Uninspired

I read a thing recently – it was a quote from someone, but I don’t remember who. Either way. It was this:

“When you are consumed with thoughts, write. When you are uninspired, read.”

If you know who said that, please let me know. For now, ramblings continue.

What happens if you’re both? My mind is going a mile a minute – so many things and I can’t keep track of the jumping from thing to thing. Music. Writing. Work projects. Personal projects. Things that are a bit of both. Life. Philosophy. Statistics. Physics. And the connection between the last four things.

I need more tattoos. I need to finish designing the rest of my sleeve, tweak the design for my backpiece, and somehow come up with a few thousand bucks to get it all done.

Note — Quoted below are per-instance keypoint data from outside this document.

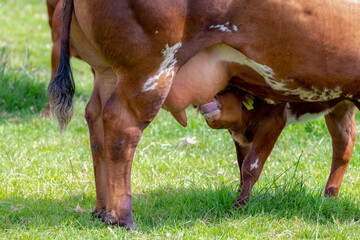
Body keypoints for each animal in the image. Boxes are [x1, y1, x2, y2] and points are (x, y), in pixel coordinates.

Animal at [202, 86, 358, 206]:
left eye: (228, 88)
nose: (205, 106)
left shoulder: (273, 122)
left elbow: (251, 166)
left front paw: (240, 205)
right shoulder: (239, 136)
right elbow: (241, 165)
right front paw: (240, 194)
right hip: (340, 108)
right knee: (345, 140)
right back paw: (330, 197)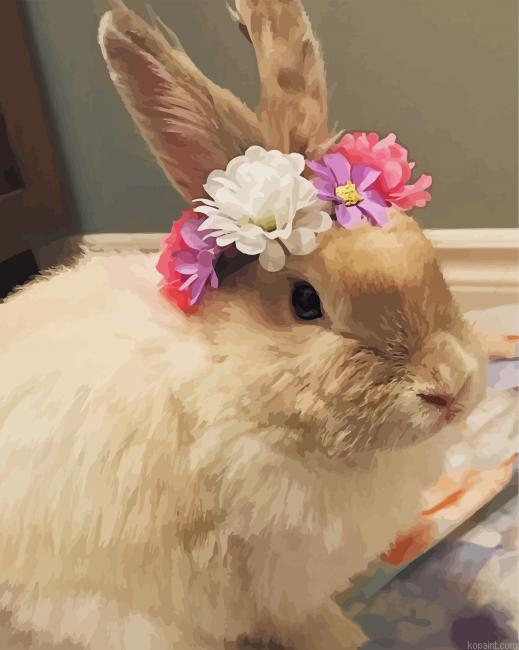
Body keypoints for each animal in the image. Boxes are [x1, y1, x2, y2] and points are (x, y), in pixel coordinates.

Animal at [0, 1, 486, 649]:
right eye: (305, 302)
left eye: (427, 255)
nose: (450, 386)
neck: (234, 382)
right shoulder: (275, 577)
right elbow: (302, 620)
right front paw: (344, 640)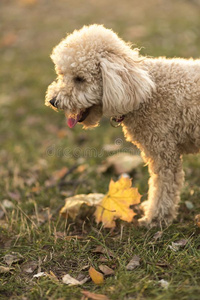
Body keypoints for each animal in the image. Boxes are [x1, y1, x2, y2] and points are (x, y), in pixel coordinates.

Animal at [45, 24, 200, 226]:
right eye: (61, 74)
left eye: (79, 79)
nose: (53, 101)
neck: (144, 93)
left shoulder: (164, 152)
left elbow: (163, 187)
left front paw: (155, 217)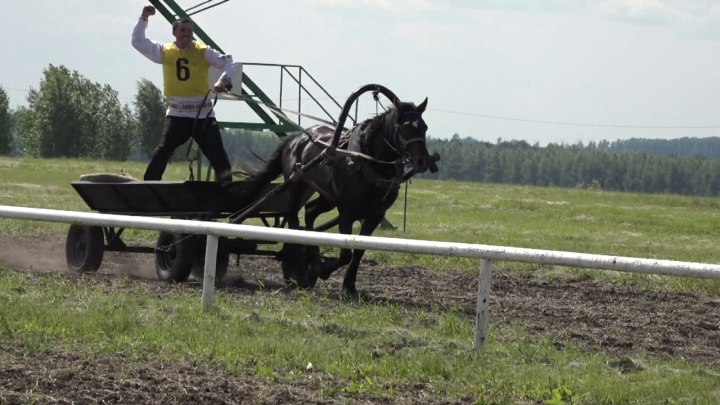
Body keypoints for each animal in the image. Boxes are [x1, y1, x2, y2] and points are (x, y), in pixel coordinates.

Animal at [231, 96, 434, 296]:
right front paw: (323, 269)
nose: (422, 161)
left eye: (424, 126)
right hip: (297, 184)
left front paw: (349, 286)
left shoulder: (375, 215)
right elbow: (346, 254)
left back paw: (310, 260)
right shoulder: (346, 213)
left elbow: (359, 251)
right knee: (293, 217)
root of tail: (295, 139)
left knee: (310, 212)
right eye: (405, 126)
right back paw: (300, 261)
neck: (368, 163)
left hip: (327, 196)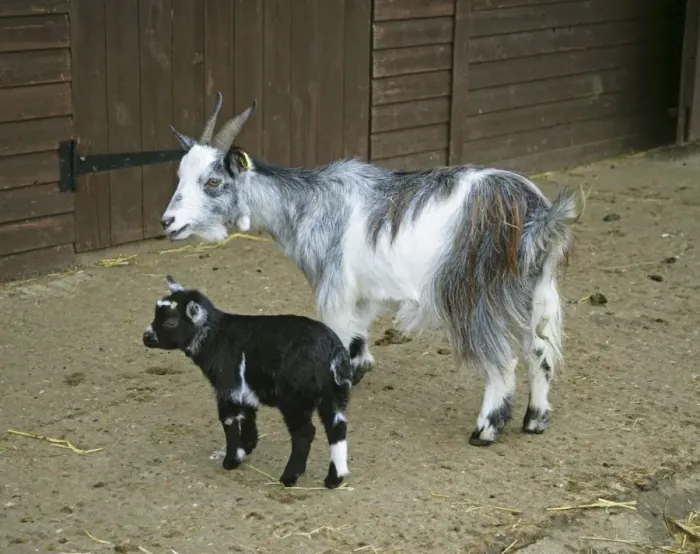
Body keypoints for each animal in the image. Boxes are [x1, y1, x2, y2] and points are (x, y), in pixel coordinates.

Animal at [142, 275, 354, 489]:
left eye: (171, 322)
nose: (146, 337)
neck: (215, 337)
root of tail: (331, 352)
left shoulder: (227, 387)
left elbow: (229, 421)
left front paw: (231, 460)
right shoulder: (244, 390)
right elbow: (248, 416)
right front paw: (247, 447)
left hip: (294, 398)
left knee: (304, 433)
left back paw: (289, 476)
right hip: (334, 393)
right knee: (337, 427)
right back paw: (334, 478)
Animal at [160, 93, 584, 446]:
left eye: (213, 181)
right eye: (179, 176)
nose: (168, 222)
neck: (308, 204)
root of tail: (536, 214)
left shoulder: (334, 288)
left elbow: (337, 334)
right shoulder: (363, 293)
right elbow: (357, 337)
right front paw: (358, 369)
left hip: (472, 296)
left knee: (502, 359)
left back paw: (486, 429)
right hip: (538, 291)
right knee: (539, 351)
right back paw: (535, 419)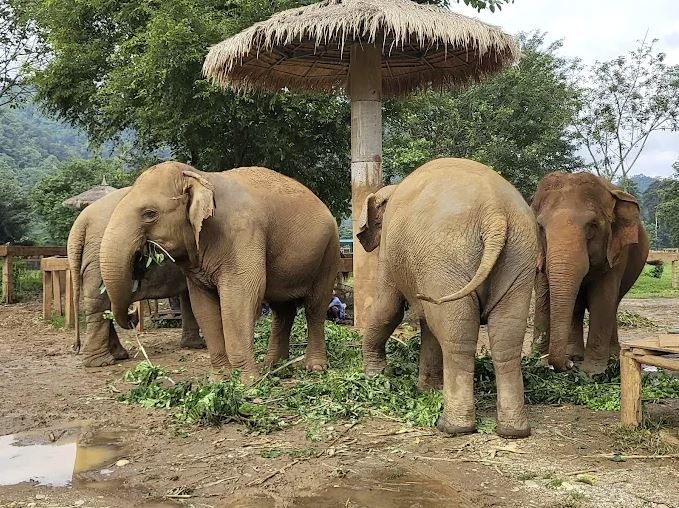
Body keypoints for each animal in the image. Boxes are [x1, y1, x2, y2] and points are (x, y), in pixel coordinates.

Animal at [67, 188, 205, 367]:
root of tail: (81, 222)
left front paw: (194, 345)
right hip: (98, 258)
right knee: (100, 303)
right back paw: (102, 362)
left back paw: (117, 355)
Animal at [98, 162, 340, 383]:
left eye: (150, 214)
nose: (132, 317)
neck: (201, 176)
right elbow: (203, 306)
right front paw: (219, 380)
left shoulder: (243, 234)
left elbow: (239, 299)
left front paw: (247, 384)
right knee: (282, 310)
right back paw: (271, 366)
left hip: (329, 252)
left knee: (315, 308)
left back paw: (315, 368)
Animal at [357, 158, 537, 438]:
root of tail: (495, 213)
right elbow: (427, 322)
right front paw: (427, 390)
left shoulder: (390, 250)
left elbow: (389, 308)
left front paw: (375, 376)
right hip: (519, 256)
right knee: (507, 335)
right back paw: (513, 431)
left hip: (446, 258)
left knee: (457, 335)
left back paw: (453, 426)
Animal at [531, 172, 649, 374]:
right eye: (540, 227)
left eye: (592, 225)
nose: (568, 365)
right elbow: (543, 292)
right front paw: (536, 362)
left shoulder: (616, 253)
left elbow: (602, 298)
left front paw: (591, 372)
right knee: (578, 306)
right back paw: (575, 354)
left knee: (612, 303)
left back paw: (611, 356)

holy shit. Just texting with a friend – multitasking can be evil, I know, but in this case, it’s great. The song Only came up, by NIN. I played it. Something strange happened, so I played it again to make sure. And then again. And again. (yes, I’m that person lol) I am smiling so big right now! This song used to represent to me a place where I wished I could be, but feared I would never get to. Somewhere where I could move on from the past, from myself, from random bullshit that was keeping me trapped in my own head with only this broken version of myself that longed to be something different, something more. Now, it seems like it’s talking about a place that is actually attainable, somewhere I’ve seen, almost. And that is… indescribably…. fucking…. Damnit, there are no words! Just imagine being presented with a situation where you would have more freedom than you’ve experienced in basically as long as you can remember, and how that would make you feel. That’s what this is.

I’m going to go listen to more music and bask in this awesome feeling for a while.